_TASK LIST_
1/ In the fuel prices survey, why is it probably no surprise that 73% of respondents travel to work by car on most days? Answer in one to three sentences.
2/ Please update the entries, starting with the first line of the entries and going on through the line with "мінералів. Екстракт персика". Replace "персика" with "абрикоса", change nothing else, and give back only those lines.

_DOCUMENT SEGMENT_

--*--

Well, maybe not civilisation in its entirety. But there’s a strong suspicion from our Q&A this time that some lifestyles may have to be amended in the light of fuel price rises.
For example, the route to work: we asked how many of our readers drive to work most days, and the answer we get back, from 474 respondents, is that 73% travel to work on most days by car. That’s probably not a surprise, as engineering tends not to be a city centre activity and is often located in places where public transport happens on alternate Tuesdays in one direction only.
In fact, there was a lot of additional comment about lack of alternatives and also, for several people, the need to combine the daily commute with dropping the kids off at school and similar domestic routines. There was also a sad story: one respondent had tried cycling to work, which worked fine until the bicycle saddle was stolen. Ah.
If cars are part of the normal routine, then maybe something could be done about using more fuel-efficient ones. We asked whether readers drove cars with engines of two litres or more capacity. It’s a large minority, 39%, who do, though that means, of course, that 60% are in smaller vehicles already (1% didn’t know, either because they didn’t own a car at all, or because the chauffeur deals with that kind of detail).
There are in some cases incentives to keep on driving, of course. For 31% of respondents, their employer provides either a car or a car allowance as part of the salary package, and several respondents pointed out that mobility was an essential part of their job.
Of course, we thought, even with all these incentives, engineers would probably be alert to the rising prices and would have modified their driving habits as costs soared, wouldn’t they? Er, no, they wouldn’t. Only 30% say they have changed their ways, and 70% have so far carried on regardless – perhaps, to be fair, through lack of alternatives.
There is a view in any case that maybe high fuel prices aren’t a bad thing because they will encourage the prudent use of limited resources. Did our readers have sympathy with this view? Perhaps surprisingly in view of the previous answer, they do: by 54% to 42%.

--*--

_DATA TO USE_
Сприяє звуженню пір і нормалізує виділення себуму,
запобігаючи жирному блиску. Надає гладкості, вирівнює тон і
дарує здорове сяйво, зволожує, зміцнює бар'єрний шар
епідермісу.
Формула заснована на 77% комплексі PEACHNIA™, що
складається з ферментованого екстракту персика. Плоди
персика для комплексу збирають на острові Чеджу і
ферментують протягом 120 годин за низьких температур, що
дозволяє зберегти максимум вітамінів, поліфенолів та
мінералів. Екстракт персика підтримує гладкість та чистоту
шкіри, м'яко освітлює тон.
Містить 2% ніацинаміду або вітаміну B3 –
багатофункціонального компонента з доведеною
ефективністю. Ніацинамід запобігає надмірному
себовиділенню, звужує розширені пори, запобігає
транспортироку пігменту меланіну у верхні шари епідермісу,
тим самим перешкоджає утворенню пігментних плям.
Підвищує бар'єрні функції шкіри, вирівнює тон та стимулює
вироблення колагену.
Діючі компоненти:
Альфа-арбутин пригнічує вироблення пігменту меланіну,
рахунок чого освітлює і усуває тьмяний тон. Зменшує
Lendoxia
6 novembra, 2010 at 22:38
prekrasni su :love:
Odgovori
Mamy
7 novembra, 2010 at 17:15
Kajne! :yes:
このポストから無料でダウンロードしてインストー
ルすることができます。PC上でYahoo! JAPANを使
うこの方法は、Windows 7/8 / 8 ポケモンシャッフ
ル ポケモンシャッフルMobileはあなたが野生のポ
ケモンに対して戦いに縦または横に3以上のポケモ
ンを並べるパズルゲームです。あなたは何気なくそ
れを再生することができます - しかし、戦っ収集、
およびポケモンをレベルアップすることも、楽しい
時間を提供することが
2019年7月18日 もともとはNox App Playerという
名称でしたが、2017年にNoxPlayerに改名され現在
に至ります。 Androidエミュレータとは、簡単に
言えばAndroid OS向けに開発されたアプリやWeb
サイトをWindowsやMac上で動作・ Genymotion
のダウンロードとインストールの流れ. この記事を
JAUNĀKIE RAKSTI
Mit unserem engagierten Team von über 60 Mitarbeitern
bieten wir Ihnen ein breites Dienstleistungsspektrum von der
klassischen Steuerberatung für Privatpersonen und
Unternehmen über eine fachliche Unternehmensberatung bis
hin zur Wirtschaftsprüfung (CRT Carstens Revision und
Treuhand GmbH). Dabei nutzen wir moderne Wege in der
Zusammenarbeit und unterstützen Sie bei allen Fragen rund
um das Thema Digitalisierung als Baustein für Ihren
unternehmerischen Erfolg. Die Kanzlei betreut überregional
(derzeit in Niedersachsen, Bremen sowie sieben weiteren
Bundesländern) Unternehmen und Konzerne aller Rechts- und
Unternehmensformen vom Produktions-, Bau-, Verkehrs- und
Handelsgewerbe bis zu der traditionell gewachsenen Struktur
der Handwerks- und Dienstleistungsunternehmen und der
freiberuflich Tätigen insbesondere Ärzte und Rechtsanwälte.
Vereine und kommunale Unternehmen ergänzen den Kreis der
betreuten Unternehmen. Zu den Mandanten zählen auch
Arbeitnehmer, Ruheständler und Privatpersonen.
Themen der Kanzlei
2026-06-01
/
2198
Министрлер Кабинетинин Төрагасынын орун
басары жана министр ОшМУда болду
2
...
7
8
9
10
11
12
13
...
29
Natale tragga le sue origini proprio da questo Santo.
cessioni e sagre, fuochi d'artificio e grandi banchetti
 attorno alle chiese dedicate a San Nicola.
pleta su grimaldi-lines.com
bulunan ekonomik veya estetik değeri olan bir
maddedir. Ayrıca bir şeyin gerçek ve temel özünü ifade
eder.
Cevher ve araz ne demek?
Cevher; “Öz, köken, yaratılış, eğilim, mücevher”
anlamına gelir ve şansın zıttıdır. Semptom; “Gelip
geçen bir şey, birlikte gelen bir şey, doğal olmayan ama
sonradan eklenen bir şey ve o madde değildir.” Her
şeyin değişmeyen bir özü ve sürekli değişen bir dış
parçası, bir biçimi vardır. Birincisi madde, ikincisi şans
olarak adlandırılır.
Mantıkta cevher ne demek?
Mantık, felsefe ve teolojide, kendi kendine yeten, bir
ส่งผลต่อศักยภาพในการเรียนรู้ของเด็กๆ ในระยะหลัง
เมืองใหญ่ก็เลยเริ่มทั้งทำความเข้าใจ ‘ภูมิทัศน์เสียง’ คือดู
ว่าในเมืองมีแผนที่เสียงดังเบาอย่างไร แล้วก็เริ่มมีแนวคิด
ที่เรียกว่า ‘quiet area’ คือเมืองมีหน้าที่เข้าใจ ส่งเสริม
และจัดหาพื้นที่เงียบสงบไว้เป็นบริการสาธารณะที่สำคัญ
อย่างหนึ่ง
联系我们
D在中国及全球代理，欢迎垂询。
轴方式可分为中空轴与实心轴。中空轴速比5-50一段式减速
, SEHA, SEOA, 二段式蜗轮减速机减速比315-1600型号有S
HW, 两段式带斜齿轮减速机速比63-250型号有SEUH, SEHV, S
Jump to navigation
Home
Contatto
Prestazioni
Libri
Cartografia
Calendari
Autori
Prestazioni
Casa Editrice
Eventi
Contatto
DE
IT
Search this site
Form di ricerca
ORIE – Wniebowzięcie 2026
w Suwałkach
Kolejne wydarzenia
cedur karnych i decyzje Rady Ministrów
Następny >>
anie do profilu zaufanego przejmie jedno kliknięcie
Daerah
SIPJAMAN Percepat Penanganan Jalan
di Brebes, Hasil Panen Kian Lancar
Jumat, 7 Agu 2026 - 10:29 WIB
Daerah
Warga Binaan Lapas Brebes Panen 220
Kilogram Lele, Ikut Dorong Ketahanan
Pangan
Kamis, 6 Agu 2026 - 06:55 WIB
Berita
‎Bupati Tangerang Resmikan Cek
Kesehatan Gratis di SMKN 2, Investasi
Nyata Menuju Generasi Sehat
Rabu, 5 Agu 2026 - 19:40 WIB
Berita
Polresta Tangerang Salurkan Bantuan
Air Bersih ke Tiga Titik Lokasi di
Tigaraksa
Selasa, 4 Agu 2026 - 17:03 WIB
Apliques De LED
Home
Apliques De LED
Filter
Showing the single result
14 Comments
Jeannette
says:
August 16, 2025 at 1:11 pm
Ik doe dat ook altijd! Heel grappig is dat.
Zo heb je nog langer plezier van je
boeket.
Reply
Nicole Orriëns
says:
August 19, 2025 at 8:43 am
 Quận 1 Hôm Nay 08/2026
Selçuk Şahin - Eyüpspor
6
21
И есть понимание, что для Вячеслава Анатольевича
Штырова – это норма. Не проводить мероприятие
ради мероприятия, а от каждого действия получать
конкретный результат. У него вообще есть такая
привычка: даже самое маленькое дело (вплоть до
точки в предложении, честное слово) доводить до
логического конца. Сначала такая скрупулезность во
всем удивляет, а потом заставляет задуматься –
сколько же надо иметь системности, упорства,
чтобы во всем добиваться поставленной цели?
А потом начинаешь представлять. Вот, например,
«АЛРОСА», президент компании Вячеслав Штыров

--*--

_ANSWERS TO THIS EXERCISE_
1/ Engineering tends not to be a city centre activity. It is often located in places where public transport "happens on alternate Tuesdays in one direction only."

2/
Сприяє звуженню пір і нормалізує виділення себуму,
запобігаючи жирному блиску. Надає гладкості, вирівнює тон і
дарує здорове сяйво, зволожує, зміцнює бар'єрний шар
епідермісу.
Формула заснована на 77% комплексі PEACHNIA™, що
складається з ферментованого екстракту абрикоса. Плоди
абрикоса для комплексу збирають на острові Чеджу і
ферментують протягом 120 годин за низьких температур, що
дозволяє зберегти максимум вітамінів, поліфенолів та
мінералів. Екстракт абрикоса підтримує гладкість та чистоту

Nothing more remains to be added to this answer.